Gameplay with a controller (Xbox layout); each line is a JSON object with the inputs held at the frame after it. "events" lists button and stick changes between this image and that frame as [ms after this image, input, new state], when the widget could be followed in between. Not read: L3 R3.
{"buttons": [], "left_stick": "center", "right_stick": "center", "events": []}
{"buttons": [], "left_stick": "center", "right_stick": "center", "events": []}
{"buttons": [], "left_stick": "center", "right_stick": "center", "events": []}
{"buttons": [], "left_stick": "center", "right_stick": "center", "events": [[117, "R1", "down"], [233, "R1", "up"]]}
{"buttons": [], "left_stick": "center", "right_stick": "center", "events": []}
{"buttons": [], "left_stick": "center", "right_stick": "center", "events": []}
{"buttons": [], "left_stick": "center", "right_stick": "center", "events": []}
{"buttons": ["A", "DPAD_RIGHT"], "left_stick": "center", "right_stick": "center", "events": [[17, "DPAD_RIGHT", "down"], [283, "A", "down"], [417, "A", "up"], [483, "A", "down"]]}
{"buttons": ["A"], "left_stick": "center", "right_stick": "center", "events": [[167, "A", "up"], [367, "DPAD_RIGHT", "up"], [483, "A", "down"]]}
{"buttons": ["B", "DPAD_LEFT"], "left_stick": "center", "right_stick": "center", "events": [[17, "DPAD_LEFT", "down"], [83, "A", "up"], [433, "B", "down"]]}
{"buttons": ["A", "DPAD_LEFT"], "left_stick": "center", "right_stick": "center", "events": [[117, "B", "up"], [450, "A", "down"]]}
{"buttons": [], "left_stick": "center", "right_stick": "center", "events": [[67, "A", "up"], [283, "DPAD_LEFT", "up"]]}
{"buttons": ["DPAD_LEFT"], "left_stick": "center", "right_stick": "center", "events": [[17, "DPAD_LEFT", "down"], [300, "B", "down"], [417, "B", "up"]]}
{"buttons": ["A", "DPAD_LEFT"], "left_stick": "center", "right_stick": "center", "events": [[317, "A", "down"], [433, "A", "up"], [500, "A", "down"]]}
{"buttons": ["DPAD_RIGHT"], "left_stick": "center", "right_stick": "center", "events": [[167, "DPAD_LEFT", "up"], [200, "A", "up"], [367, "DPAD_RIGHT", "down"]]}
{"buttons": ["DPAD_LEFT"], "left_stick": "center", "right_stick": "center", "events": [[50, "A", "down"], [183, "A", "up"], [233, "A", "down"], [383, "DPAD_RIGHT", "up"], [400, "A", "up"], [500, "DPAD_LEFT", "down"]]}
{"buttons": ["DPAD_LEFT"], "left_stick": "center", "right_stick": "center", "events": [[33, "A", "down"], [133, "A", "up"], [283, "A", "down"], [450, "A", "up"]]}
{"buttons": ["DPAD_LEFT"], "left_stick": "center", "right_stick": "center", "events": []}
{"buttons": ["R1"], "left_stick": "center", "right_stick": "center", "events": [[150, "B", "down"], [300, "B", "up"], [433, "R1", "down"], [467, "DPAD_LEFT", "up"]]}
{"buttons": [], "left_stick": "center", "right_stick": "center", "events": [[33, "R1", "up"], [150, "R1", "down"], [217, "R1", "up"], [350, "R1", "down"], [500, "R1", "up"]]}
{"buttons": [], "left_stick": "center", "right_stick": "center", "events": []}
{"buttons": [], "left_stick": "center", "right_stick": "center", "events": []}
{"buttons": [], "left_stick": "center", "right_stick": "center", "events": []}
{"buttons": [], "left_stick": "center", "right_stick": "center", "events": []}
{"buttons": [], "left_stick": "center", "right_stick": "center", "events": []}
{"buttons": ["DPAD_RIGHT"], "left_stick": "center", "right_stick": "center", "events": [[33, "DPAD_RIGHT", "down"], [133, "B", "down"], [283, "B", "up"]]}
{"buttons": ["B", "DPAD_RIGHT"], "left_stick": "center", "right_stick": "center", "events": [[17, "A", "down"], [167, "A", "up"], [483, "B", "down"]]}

▶ [EXERCISE]
After reading the listing, copy all of it out exactly.

▶ [REPLY]
Gameplay with a controller (Xbox layout); each line is a JSON object with the inputs held at the frame after it. "events" lists button and stick changes between this image and that frame as [ms after this image, input, new state], when the widget could be followed in between. Not read: L3 R3.
{"buttons": [], "left_stick": "center", "right_stick": "center", "events": []}
{"buttons": [], "left_stick": "center", "right_stick": "center", "events": []}
{"buttons": [], "left_stick": "center", "right_stick": "center", "events": []}
{"buttons": [], "left_stick": "center", "right_stick": "center", "events": [[117, "R1", "down"], [233, "R1", "up"]]}
{"buttons": [], "left_stick": "center", "right_stick": "center", "events": []}
{"buttons": [], "left_stick": "center", "right_stick": "center", "events": []}
{"buttons": [], "left_stick": "center", "right_stick": "center", "events": []}
{"buttons": ["A", "DPAD_RIGHT"], "left_stick": "center", "right_stick": "center", "events": [[17, "DPAD_RIGHT", "down"], [283, "A", "down"], [417, "A", "up"], [483, "A", "down"]]}
{"buttons": ["A"], "left_stick": "center", "right_stick": "center", "events": [[167, "A", "up"], [367, "DPAD_RIGHT", "up"], [483, "A", "down"]]}
{"buttons": ["B", "DPAD_LEFT"], "left_stick": "center", "right_stick": "center", "events": [[17, "DPAD_LEFT", "down"], [83, "A", "up"], [433, "B", "down"]]}
{"buttons": ["A", "DPAD_LEFT"], "left_stick": "center", "right_stick": "center", "events": [[117, "B", "up"], [450, "A", "down"]]}
{"buttons": [], "left_stick": "center", "right_stick": "center", "events": [[67, "A", "up"], [283, "DPAD_LEFT", "up"]]}
{"buttons": ["DPAD_LEFT"], "left_stick": "center", "right_stick": "center", "events": [[17, "DPAD_LEFT", "down"], [300, "B", "down"], [417, "B", "up"]]}
{"buttons": ["A", "DPAD_LEFT"], "left_stick": "center", "right_stick": "center", "events": [[317, "A", "down"], [433, "A", "up"], [500, "A", "down"]]}
{"buttons": ["DPAD_RIGHT"], "left_stick": "center", "right_stick": "center", "events": [[167, "DPAD_LEFT", "up"], [200, "A", "up"], [367, "DPAD_RIGHT", "down"]]}
{"buttons": ["DPAD_LEFT"], "left_stick": "center", "right_stick": "center", "events": [[50, "A", "down"], [183, "A", "up"], [233, "A", "down"], [383, "DPAD_RIGHT", "up"], [400, "A", "up"], [500, "DPAD_LEFT", "down"]]}
{"buttons": ["DPAD_LEFT"], "left_stick": "center", "right_stick": "center", "events": [[33, "A", "down"], [133, "A", "up"], [283, "A", "down"], [450, "A", "up"]]}
{"buttons": ["DPAD_LEFT"], "left_stick": "center", "right_stick": "center", "events": []}
{"buttons": ["R1"], "left_stick": "center", "right_stick": "center", "events": [[150, "B", "down"], [300, "B", "up"], [433, "R1", "down"], [467, "DPAD_LEFT", "up"]]}
{"buttons": [], "left_stick": "center", "right_stick": "center", "events": [[33, "R1", "up"], [150, "R1", "down"], [217, "R1", "up"], [350, "R1", "down"], [500, "R1", "up"]]}
{"buttons": [], "left_stick": "center", "right_stick": "center", "events": []}
{"buttons": [], "left_stick": "center", "right_stick": "center", "events": []}
{"buttons": [], "left_stick": "center", "right_stick": "center", "events": []}
{"buttons": [], "left_stick": "center", "right_stick": "center", "events": []}
{"buttons": [], "left_stick": "center", "right_stick": "center", "events": []}
{"buttons": ["DPAD_RIGHT"], "left_stick": "center", "right_stick": "center", "events": [[33, "DPAD_RIGHT", "down"], [133, "B", "down"], [283, "B", "up"]]}
{"buttons": ["B", "DPAD_RIGHT"], "left_stick": "center", "right_stick": "center", "events": [[17, "A", "down"], [167, "A", "up"], [483, "B", "down"]]}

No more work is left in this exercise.